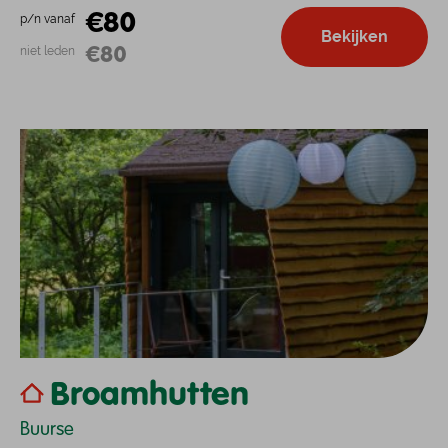
€80
p/n vanaf
Bekijken
€80
niet leden
Broamhutten
Buurse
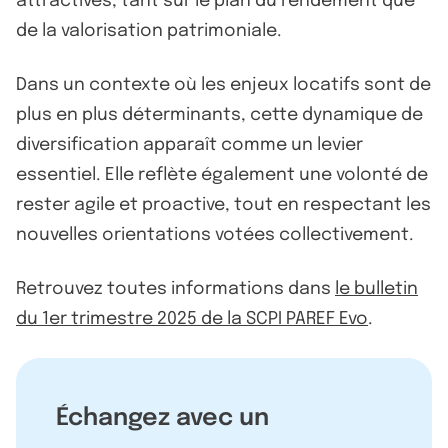
attractives, tant sur le plan du rendement que
de la valorisation patrimoniale.
Dans un contexte où les enjeux locatifs sont de
plus en plus déterminants, cette dynamique de
diversification apparaît comme un levier
essentiel. Elle reflète également une volonté de
rester agile et proactive, tout en respectant les
nouvelles orientations votées collectivement.
Retrouvez toutes informations dans
le bulletin
du 1er trimestre 2025 de la SCPI PAREF Evo
.
Échangez avec un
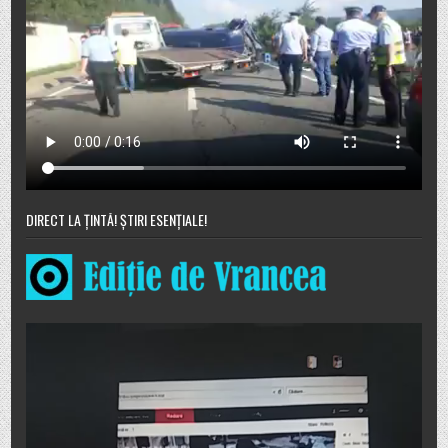
DIRECT LA ȚINTĂ! ȘTIRI ESENȚIALE!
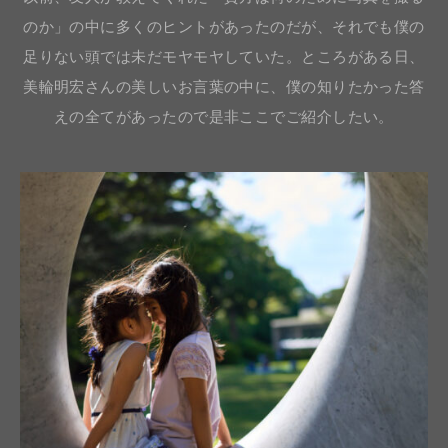
のか」の中に多くのヒントがあったのだが、それでも僕の
足りない頭では未だモヤモヤしていた。ところがある日、
美輪明宏さんの美しいお言葉の中に、僕の知りたかった答
えの全てがあったので是非ここでご紹介したい。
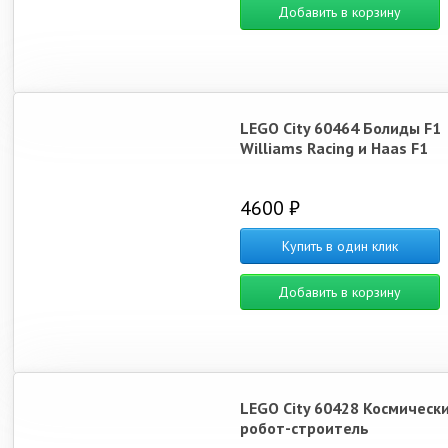
Добавить в корзину
LEGO City 60464 Болиды F1
Williams Racing и Haas F1
4600 ₽
Купить в один клик
Добавить в корзину
LEGO City 60428 Космическ
робот-строитель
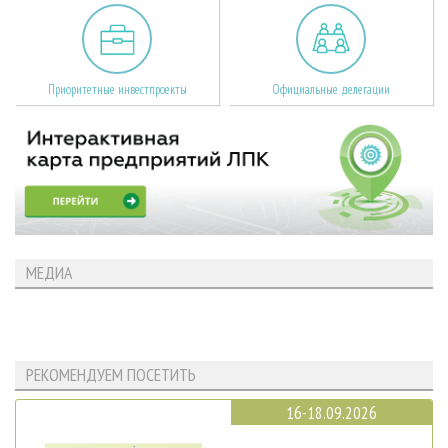
Приоритетные инвестпроекты
Официальные делегации
МЕДИА
РЕКОМЕНДУЕМ ПОСЕТИТЬ
16-18.09.2026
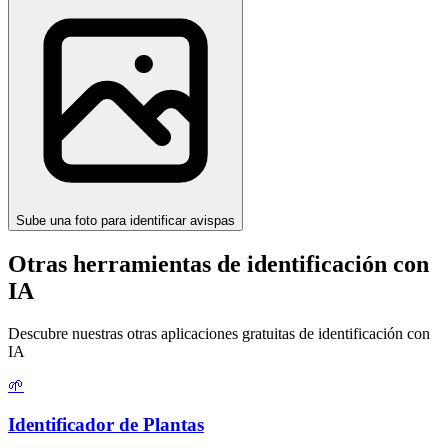
Sube una foto para identificar avispas
Otras herramientas de identificación con
IA
Descubre nuestras otras aplicaciones gratuitas de identificación con
IA
🌱
Identificador de Plantas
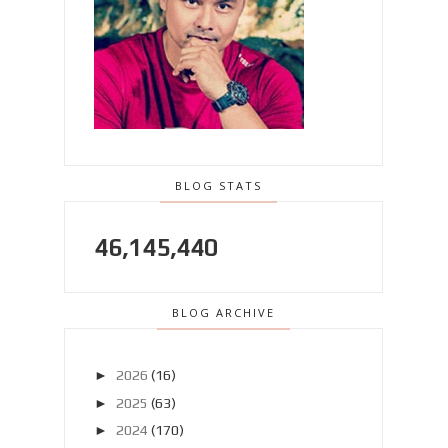
BLOG STATS
46,145,440
BLOG ARCHIVE
►
2026
(16)
►
2025
(63)
►
2024
(170)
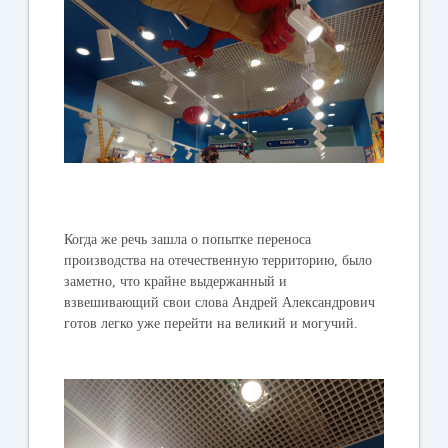
Когда же речь зашла о попытке переноса
производства на отечественную территорию, было
заметно, что крайне выдержанный и
взвешивающий свои слова Андрей Александрович
готов легко уже перейти на великий и могучий.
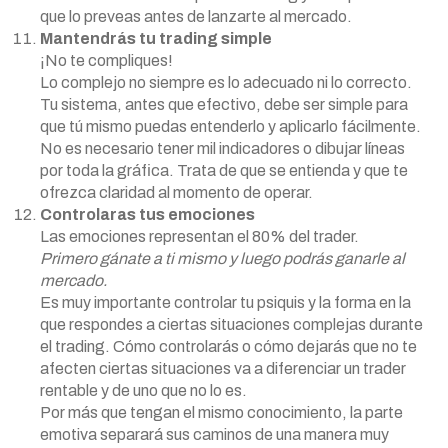
que lo preveas antes de lanzarte al mercado.
Mantendrás tu trading simple
¡No te compliques!
Lo complejo no siempre es lo adecuado ni lo correcto.
Tu sistema, antes que efectivo, debe ser simple para
que tú mismo puedas entenderlo y aplicarlo fácilmente.
No es necesario tener mil indicadores o dibujar líneas
por toda la gráfica. Trata de que se entienda y que te
ofrezca claridad al momento de operar.
Controlaras tus emociones
Las emociones representan el 80% del trader.
Primero gánate a ti mismo y luego podrás ganarle al
mercado.
Es muy importante controlar tu psiquis y la forma en la
que respondes a ciertas situaciones complejas durante
el trading. Cómo controlarás o cómo dejarás que no te
afecten ciertas situaciones va a diferenciar un trader
rentable y de uno que no lo es.
Por más que tengan el mismo conocimiento, la parte
emotiva separará sus caminos de una manera muy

- _EXERCISE GOAL_
Give back the full listing above word for word, and let no picture through.

- _OUTPUT FOR THIS TASK_
€80
p/n vanaf
Bekijken
€80
niet leden
Broamhutten
Buurse
attractives, tant sur le plan du rendement que
de la valorisation patrimoniale.
Dans un contexte où les enjeux locatifs sont de
plus en plus déterminants, cette dynamique de
diversification apparaît comme un levier
essentiel. Elle reflète également une volonté de
rester agile et proactive, tout en respectant les
nouvelles orientations votées collectivement.
Retrouvez toutes informations dans
le bulletin
du 1er trimestre 2025 de la SCPI PAREF Evo
.
Échangez avec un
DIRECT LA ȚINTĂ! ȘTIRI ESENȚIALE!
のか」の中に多くのヒントがあったのだが、それでも僕の
足りない頭では未だモヤモヤしていた。ところがある日、
美輪明宏さんの美しいお言葉の中に、僕の知りたかった答
えの全てがあったので是非ここでご紹介したい。
Добавить в корзину
LEGO City 60464 Болиды F1
Williams Racing и Haas F1
4600 ₽
Купить в один клик
Добавить в корзину
LEGO City 60428 Космическ
робот-строитель
Приоритетные инвестпроекты
Официальные делегации
МЕДИА
РЕКОМЕНДУЕМ ПОСЕТИТЬ
16-18.09.2026
Sube una foto para identificar avispas
Otras herramientas de identificación con
IA
Descubre nuestras otras aplicaciones gratuitas de identificación con
IA
🌱
Identificador de Plantas
BLOG STATS
46,145,440
BLOG ARCHIVE
►
2026
(16)
►
2025
(63)
►
2024
(170)
Когда же речь зашла о попытке переноса
производства на отечественную территорию, было
заметно, что крайне выдержанный и
взвешивающий свои слова Андрей Александрович
готов легко уже перейти на великий и могучий.
que lo preveas antes de lanzarte al mercado.
Mantendrás tu trading simple
¡No te compliques!
Lo complejo no siempre es lo adecuado ni lo correcto.
Tu sistema, antes que efectivo, debe ser simple para
que tú mismo puedas entenderlo y aplicarlo fácilmente.
No es necesario tener mil indicadores o dibujar líneas
por toda la gráfica. Trata de que se entienda y que te
ofrezca claridad al momento de operar.
Controlaras tus emociones
Las emociones representan el 80% del trader.
Primero gánate a ti mismo y luego podrás ganarle al
mercado.
Es muy importante controlar tu psiquis y la forma en la
que respondes a ciertas situaciones complejas durante
el trading. Cómo controlarás o cómo dejarás que no te
afecten ciertas situaciones va a diferenciar un trader
rentable y de uno que no lo es.
Por más que tengan el mismo conocimiento, la parte
emotiva separará sus caminos de una manera muy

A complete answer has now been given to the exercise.